WSJ Voices: Patrick Ring, on Helping Business Owners Make Succession Plans

Wall Street Journal Blogs: Wealth Manager
January 23, 2013
Original Source

Voices is an occasional column that allows wealth managers to address issues of interest to the advisory community. Patrick Ring is principal of Legacy Partners in Baltimore.

Many financial advisers’ core competencies don’t include business planning. As a result they view clients’ businesses as illiquid assets that provide regular cash flow. But I’ve also noticed that business owners tend to be so involved in running their business that they don’t think about an exit plan until it’s too late.

Often it takes an outside consultant to ask two crucial questions of business owners, which their financial adviser might have overlooked: how are they going to get out, and what will they do afterward?

Eventually every business owner is going to either have to sell the business to an outside buyer or create a plan to keep the business in the family. Both courses of action can take years of planning, and each course requires a different set of solutions. So it’s important that business owners start creating an exit plan long before they are ready to leave or they pass away—whichever comes first.

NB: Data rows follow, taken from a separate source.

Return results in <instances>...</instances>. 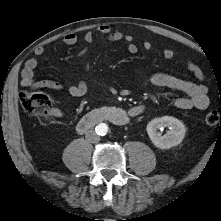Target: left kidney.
Here are the masks:
<instances>
[{
	"instance_id": "obj_1",
	"label": "left kidney",
	"mask_w": 221,
	"mask_h": 221,
	"mask_svg": "<svg viewBox=\"0 0 221 221\" xmlns=\"http://www.w3.org/2000/svg\"><path fill=\"white\" fill-rule=\"evenodd\" d=\"M168 127L170 130L165 135H161L158 129ZM147 133L152 143L160 149H170L179 145L186 133L185 125L172 116L155 118L147 124Z\"/></svg>"
}]
</instances>
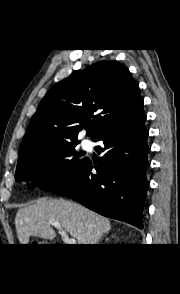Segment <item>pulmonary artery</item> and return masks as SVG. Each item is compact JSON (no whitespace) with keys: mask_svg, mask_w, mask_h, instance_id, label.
Returning a JSON list of instances; mask_svg holds the SVG:
<instances>
[{"mask_svg":"<svg viewBox=\"0 0 180 294\" xmlns=\"http://www.w3.org/2000/svg\"><path fill=\"white\" fill-rule=\"evenodd\" d=\"M87 143H88L87 141L84 142L85 145H86Z\"/></svg>","mask_w":180,"mask_h":294,"instance_id":"obj_1","label":"pulmonary artery"}]
</instances>
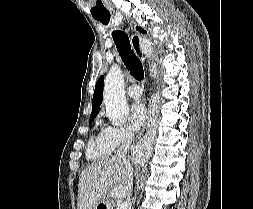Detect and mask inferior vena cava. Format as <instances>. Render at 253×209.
<instances>
[{
	"label": "inferior vena cava",
	"mask_w": 253,
	"mask_h": 209,
	"mask_svg": "<svg viewBox=\"0 0 253 209\" xmlns=\"http://www.w3.org/2000/svg\"><path fill=\"white\" fill-rule=\"evenodd\" d=\"M133 138H134L133 133L130 132V131H127L123 135L122 144L120 145V147L118 148V150L115 154L116 158H118L120 160H123L126 163L128 171H129V175H128V178H129V182H128V187H129V196L128 197H129V200H130L131 192H132L133 176H132V167H131L129 161L127 160V158H126V155H127L128 149L130 148V145L133 141ZM128 207H129V209H131L130 204H129Z\"/></svg>",
	"instance_id": "inferior-vena-cava-1"
}]
</instances>
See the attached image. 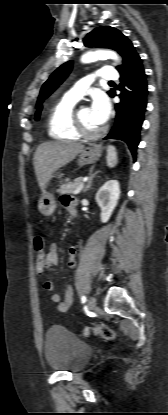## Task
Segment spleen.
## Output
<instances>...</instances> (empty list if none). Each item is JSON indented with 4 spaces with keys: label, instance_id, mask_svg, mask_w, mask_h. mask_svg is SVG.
Listing matches in <instances>:
<instances>
[{
    "label": "spleen",
    "instance_id": "3e777b00",
    "mask_svg": "<svg viewBox=\"0 0 168 415\" xmlns=\"http://www.w3.org/2000/svg\"><path fill=\"white\" fill-rule=\"evenodd\" d=\"M118 158H117V151L116 148L112 145L107 147V165L110 168H113L117 165Z\"/></svg>",
    "mask_w": 168,
    "mask_h": 415
}]
</instances>
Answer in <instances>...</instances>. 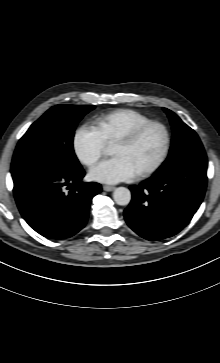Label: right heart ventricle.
I'll use <instances>...</instances> for the list:
<instances>
[{"instance_id": "1", "label": "right heart ventricle", "mask_w": 220, "mask_h": 363, "mask_svg": "<svg viewBox=\"0 0 220 363\" xmlns=\"http://www.w3.org/2000/svg\"><path fill=\"white\" fill-rule=\"evenodd\" d=\"M151 119L134 109H118L100 116L96 120V130L108 144L114 143L122 135Z\"/></svg>"}]
</instances>
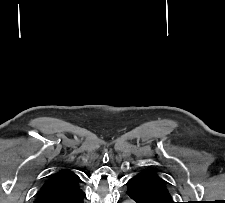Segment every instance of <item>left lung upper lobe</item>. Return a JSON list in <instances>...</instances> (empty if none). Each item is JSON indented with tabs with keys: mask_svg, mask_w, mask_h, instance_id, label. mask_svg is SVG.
Masks as SVG:
<instances>
[{
	"mask_svg": "<svg viewBox=\"0 0 225 203\" xmlns=\"http://www.w3.org/2000/svg\"><path fill=\"white\" fill-rule=\"evenodd\" d=\"M132 179L136 180L150 197L160 203H174L168 189V182L156 172L151 170L141 171L133 176Z\"/></svg>",
	"mask_w": 225,
	"mask_h": 203,
	"instance_id": "obj_1",
	"label": "left lung upper lobe"
}]
</instances>
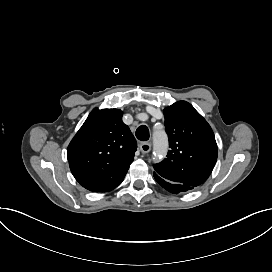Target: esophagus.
<instances>
[{"instance_id": "esophagus-1", "label": "esophagus", "mask_w": 272, "mask_h": 272, "mask_svg": "<svg viewBox=\"0 0 272 272\" xmlns=\"http://www.w3.org/2000/svg\"><path fill=\"white\" fill-rule=\"evenodd\" d=\"M140 150L142 153H148L151 150V145L149 143H143L140 145Z\"/></svg>"}]
</instances>
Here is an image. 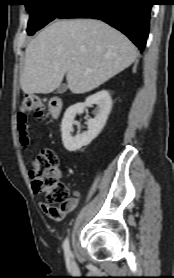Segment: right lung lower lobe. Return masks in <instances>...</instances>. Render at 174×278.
Returning a JSON list of instances; mask_svg holds the SVG:
<instances>
[{
  "instance_id": "98d812e1",
  "label": "right lung lower lobe",
  "mask_w": 174,
  "mask_h": 278,
  "mask_svg": "<svg viewBox=\"0 0 174 278\" xmlns=\"http://www.w3.org/2000/svg\"><path fill=\"white\" fill-rule=\"evenodd\" d=\"M152 5V0H78L58 18L101 19L128 36L143 51Z\"/></svg>"
}]
</instances>
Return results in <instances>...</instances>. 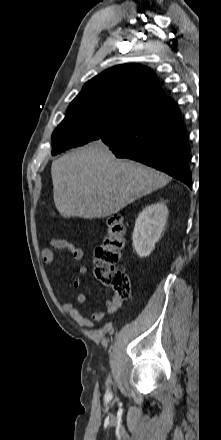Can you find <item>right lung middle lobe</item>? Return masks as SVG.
<instances>
[{
    "label": "right lung middle lobe",
    "mask_w": 221,
    "mask_h": 440,
    "mask_svg": "<svg viewBox=\"0 0 221 440\" xmlns=\"http://www.w3.org/2000/svg\"><path fill=\"white\" fill-rule=\"evenodd\" d=\"M133 112L109 101L72 102L52 134V155L100 139Z\"/></svg>",
    "instance_id": "dd1d6c3e"
}]
</instances>
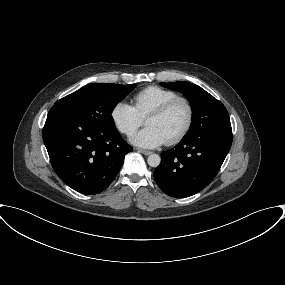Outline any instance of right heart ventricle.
<instances>
[{
    "label": "right heart ventricle",
    "instance_id": "obj_1",
    "mask_svg": "<svg viewBox=\"0 0 285 285\" xmlns=\"http://www.w3.org/2000/svg\"><path fill=\"white\" fill-rule=\"evenodd\" d=\"M176 96L178 94L173 90L149 86L133 96V107L142 118H145L150 111Z\"/></svg>",
    "mask_w": 285,
    "mask_h": 285
}]
</instances>
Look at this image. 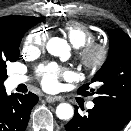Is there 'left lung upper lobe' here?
I'll list each match as a JSON object with an SVG mask.
<instances>
[{"label":"left lung upper lobe","instance_id":"1","mask_svg":"<svg viewBox=\"0 0 131 131\" xmlns=\"http://www.w3.org/2000/svg\"><path fill=\"white\" fill-rule=\"evenodd\" d=\"M110 49L106 62L91 80L99 86L90 89L97 94L96 105L127 124L131 118V39L121 29L108 30ZM89 84L78 89L81 95L91 94Z\"/></svg>","mask_w":131,"mask_h":131}]
</instances>
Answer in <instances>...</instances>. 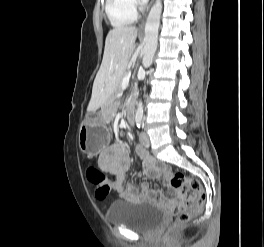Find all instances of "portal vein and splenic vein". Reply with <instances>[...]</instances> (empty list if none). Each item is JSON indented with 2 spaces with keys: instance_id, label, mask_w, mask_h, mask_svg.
<instances>
[{
  "instance_id": "1",
  "label": "portal vein and splenic vein",
  "mask_w": 264,
  "mask_h": 247,
  "mask_svg": "<svg viewBox=\"0 0 264 247\" xmlns=\"http://www.w3.org/2000/svg\"><path fill=\"white\" fill-rule=\"evenodd\" d=\"M129 81H130V76H126L122 79L121 82L122 89H124L129 84Z\"/></svg>"
}]
</instances>
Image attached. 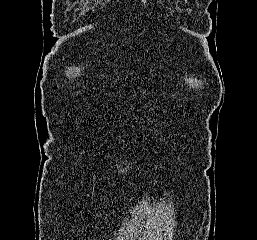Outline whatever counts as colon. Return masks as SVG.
I'll use <instances>...</instances> for the list:
<instances>
[{
    "label": "colon",
    "mask_w": 257,
    "mask_h": 240,
    "mask_svg": "<svg viewBox=\"0 0 257 240\" xmlns=\"http://www.w3.org/2000/svg\"><path fill=\"white\" fill-rule=\"evenodd\" d=\"M127 233H128V230H127V229H123V230H122V235H123V236H126Z\"/></svg>",
    "instance_id": "colon-1"
}]
</instances>
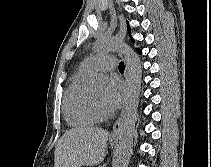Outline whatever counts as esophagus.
<instances>
[{
    "instance_id": "34e87169",
    "label": "esophagus",
    "mask_w": 211,
    "mask_h": 167,
    "mask_svg": "<svg viewBox=\"0 0 211 167\" xmlns=\"http://www.w3.org/2000/svg\"><path fill=\"white\" fill-rule=\"evenodd\" d=\"M123 115H124V105H123V109L119 118L116 120V122L113 125V130L110 135V141H118L119 136H120V131H121Z\"/></svg>"
}]
</instances>
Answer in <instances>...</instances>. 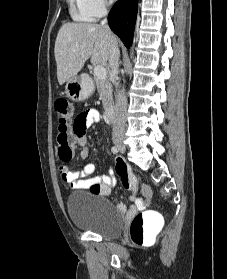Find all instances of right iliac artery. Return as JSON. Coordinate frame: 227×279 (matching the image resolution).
Returning <instances> with one entry per match:
<instances>
[{
  "mask_svg": "<svg viewBox=\"0 0 227 279\" xmlns=\"http://www.w3.org/2000/svg\"><path fill=\"white\" fill-rule=\"evenodd\" d=\"M118 148L117 147H115V146H113L112 148H111V151L114 153V154H117L118 153Z\"/></svg>",
  "mask_w": 227,
  "mask_h": 279,
  "instance_id": "right-iliac-artery-1",
  "label": "right iliac artery"
}]
</instances>
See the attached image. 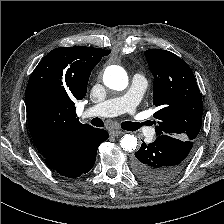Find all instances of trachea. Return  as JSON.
I'll return each mask as SVG.
<instances>
[{"label": "trachea", "mask_w": 224, "mask_h": 224, "mask_svg": "<svg viewBox=\"0 0 224 224\" xmlns=\"http://www.w3.org/2000/svg\"><path fill=\"white\" fill-rule=\"evenodd\" d=\"M91 123L96 126V127H103L104 123L100 118H94ZM121 127L124 130L127 131H136L137 129H139V124L133 123V122H123L121 123Z\"/></svg>", "instance_id": "trachea-1"}]
</instances>
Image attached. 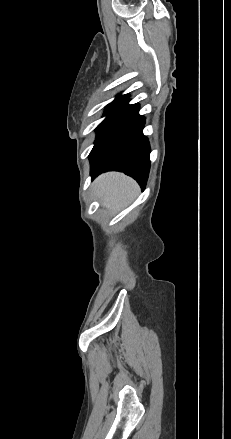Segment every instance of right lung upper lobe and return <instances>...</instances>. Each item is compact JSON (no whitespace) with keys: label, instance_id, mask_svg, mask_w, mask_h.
<instances>
[{"label":"right lung upper lobe","instance_id":"1","mask_svg":"<svg viewBox=\"0 0 231 439\" xmlns=\"http://www.w3.org/2000/svg\"><path fill=\"white\" fill-rule=\"evenodd\" d=\"M119 98H127V95H120L116 99H119Z\"/></svg>","mask_w":231,"mask_h":439}]
</instances>
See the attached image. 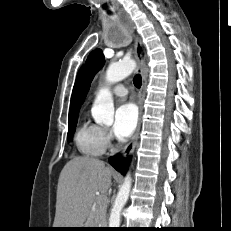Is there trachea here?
<instances>
[{
	"label": "trachea",
	"mask_w": 231,
	"mask_h": 231,
	"mask_svg": "<svg viewBox=\"0 0 231 231\" xmlns=\"http://www.w3.org/2000/svg\"><path fill=\"white\" fill-rule=\"evenodd\" d=\"M133 83L135 85V87L140 88L141 84H142V80H141V76L139 74H137L134 79H133Z\"/></svg>",
	"instance_id": "trachea-1"
}]
</instances>
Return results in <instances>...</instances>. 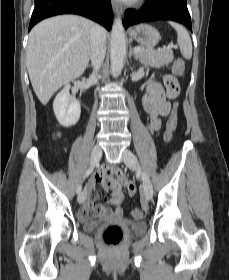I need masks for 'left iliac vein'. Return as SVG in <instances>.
I'll return each instance as SVG.
<instances>
[{"mask_svg":"<svg viewBox=\"0 0 229 280\" xmlns=\"http://www.w3.org/2000/svg\"><path fill=\"white\" fill-rule=\"evenodd\" d=\"M122 159L125 163V165L131 169L137 171V173L140 175L143 189H144V195L147 200H151L153 197V187L152 183L148 177V175L141 169L139 166L138 160L136 156L128 149H125L123 152Z\"/></svg>","mask_w":229,"mask_h":280,"instance_id":"1","label":"left iliac vein"}]
</instances>
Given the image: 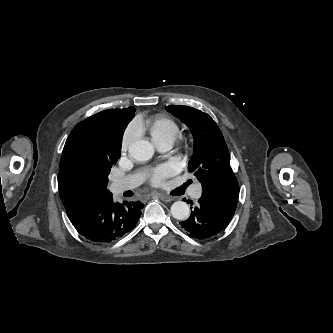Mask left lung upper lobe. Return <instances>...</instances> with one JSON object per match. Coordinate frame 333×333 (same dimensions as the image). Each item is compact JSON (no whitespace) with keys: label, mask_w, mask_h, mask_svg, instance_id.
<instances>
[{"label":"left lung upper lobe","mask_w":333,"mask_h":333,"mask_svg":"<svg viewBox=\"0 0 333 333\" xmlns=\"http://www.w3.org/2000/svg\"><path fill=\"white\" fill-rule=\"evenodd\" d=\"M194 136V155L188 171L202 184L203 192L215 197L238 198L239 185L230 166V156L222 132L207 114L188 106H168Z\"/></svg>","instance_id":"5c2ea615"}]
</instances>
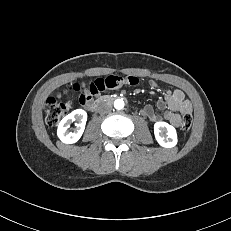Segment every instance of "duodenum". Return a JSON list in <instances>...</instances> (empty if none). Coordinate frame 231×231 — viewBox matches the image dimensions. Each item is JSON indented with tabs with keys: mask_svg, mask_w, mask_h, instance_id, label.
I'll list each match as a JSON object with an SVG mask.
<instances>
[{
	"mask_svg": "<svg viewBox=\"0 0 231 231\" xmlns=\"http://www.w3.org/2000/svg\"><path fill=\"white\" fill-rule=\"evenodd\" d=\"M112 100V97L109 95H102L98 98H96L90 105H89V109L91 111H96L98 109V107L106 102H109Z\"/></svg>",
	"mask_w": 231,
	"mask_h": 231,
	"instance_id": "obj_1",
	"label": "duodenum"
}]
</instances>
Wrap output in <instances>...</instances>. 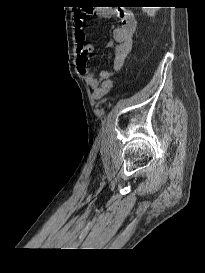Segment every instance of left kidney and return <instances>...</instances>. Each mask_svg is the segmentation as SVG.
Masks as SVG:
<instances>
[{
	"label": "left kidney",
	"instance_id": "5707ae66",
	"mask_svg": "<svg viewBox=\"0 0 205 273\" xmlns=\"http://www.w3.org/2000/svg\"><path fill=\"white\" fill-rule=\"evenodd\" d=\"M157 8H155V7H144L143 8V11L145 12V13H147V15L148 16H151V17H153V16H155V13H156V10Z\"/></svg>",
	"mask_w": 205,
	"mask_h": 273
}]
</instances>
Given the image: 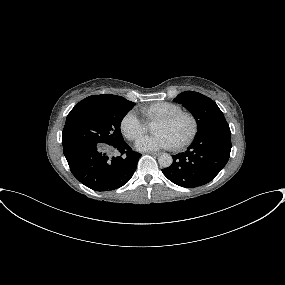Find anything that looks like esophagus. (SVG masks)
<instances>
[{"label":"esophagus","mask_w":285,"mask_h":285,"mask_svg":"<svg viewBox=\"0 0 285 285\" xmlns=\"http://www.w3.org/2000/svg\"><path fill=\"white\" fill-rule=\"evenodd\" d=\"M147 154L153 155V156H158L160 153L159 152H147Z\"/></svg>","instance_id":"obj_1"}]
</instances>
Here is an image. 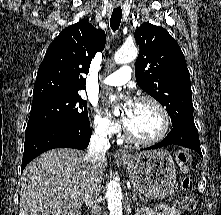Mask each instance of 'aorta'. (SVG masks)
Listing matches in <instances>:
<instances>
[{
  "mask_svg": "<svg viewBox=\"0 0 221 215\" xmlns=\"http://www.w3.org/2000/svg\"><path fill=\"white\" fill-rule=\"evenodd\" d=\"M138 50L135 46H123L114 55V61L117 64H125L134 61L137 58ZM116 112V109L114 110ZM108 200V209L110 215H122V190L120 184L116 181H110L106 189Z\"/></svg>",
  "mask_w": 221,
  "mask_h": 215,
  "instance_id": "obj_1",
  "label": "aorta"
}]
</instances>
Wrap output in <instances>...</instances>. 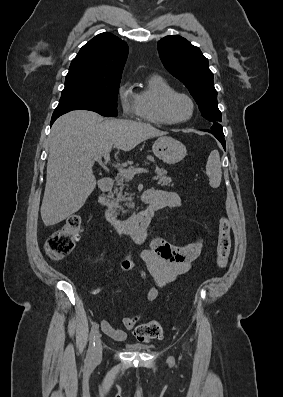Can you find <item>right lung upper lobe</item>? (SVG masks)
<instances>
[{
  "instance_id": "right-lung-upper-lobe-1",
  "label": "right lung upper lobe",
  "mask_w": 283,
  "mask_h": 397,
  "mask_svg": "<svg viewBox=\"0 0 283 397\" xmlns=\"http://www.w3.org/2000/svg\"><path fill=\"white\" fill-rule=\"evenodd\" d=\"M128 56V45L105 32L85 44L72 60L69 72L103 79H121Z\"/></svg>"
}]
</instances>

If the client decides they want to keep the business in the family, my primary concern is trying to remove assets from the business before the succession takes place. For example, if the company owns both its equipment and real estate, I’ll move the real estate under the owner’s name.

There are a few reasons for doing this. First, reducing the business’ value makes it possible to gift it to the next generation with fewer tax consequences. It also ensures that owners aren’t dependent on the business for income once they are no longer the owners. I’ve heard of children who fire their parents once they inherit the company, even if the parents rely on the business for income.

If the client decides to sell the company, there are a few important ways they should prepare. They should focus on improving cash flow and improving prospects for growth. If the owner has investment properties, cars or boats on the business’ books, it’s time to get them out of the business. It’s also time to get rid of any part of the business that isn’t contributing toward the bottom line—even if downsizing is painful.

It’s also important for the owner to put management in place that can continue to run the business without them. Since many owners are the heart and soul of their businesses, this can be a difficult and time-consuming process.

And finally, business owners need to know what they are going to do once they leave the business; otherwise all that planning is likely for naught. Many buyers will tell you that it’s common for sellers to back out of deals at the last minute because they aren’t emotionally prepared to sell.

The bottom line is that business owners shouldn’t wait for their first heart attack to start planning their exit strategy.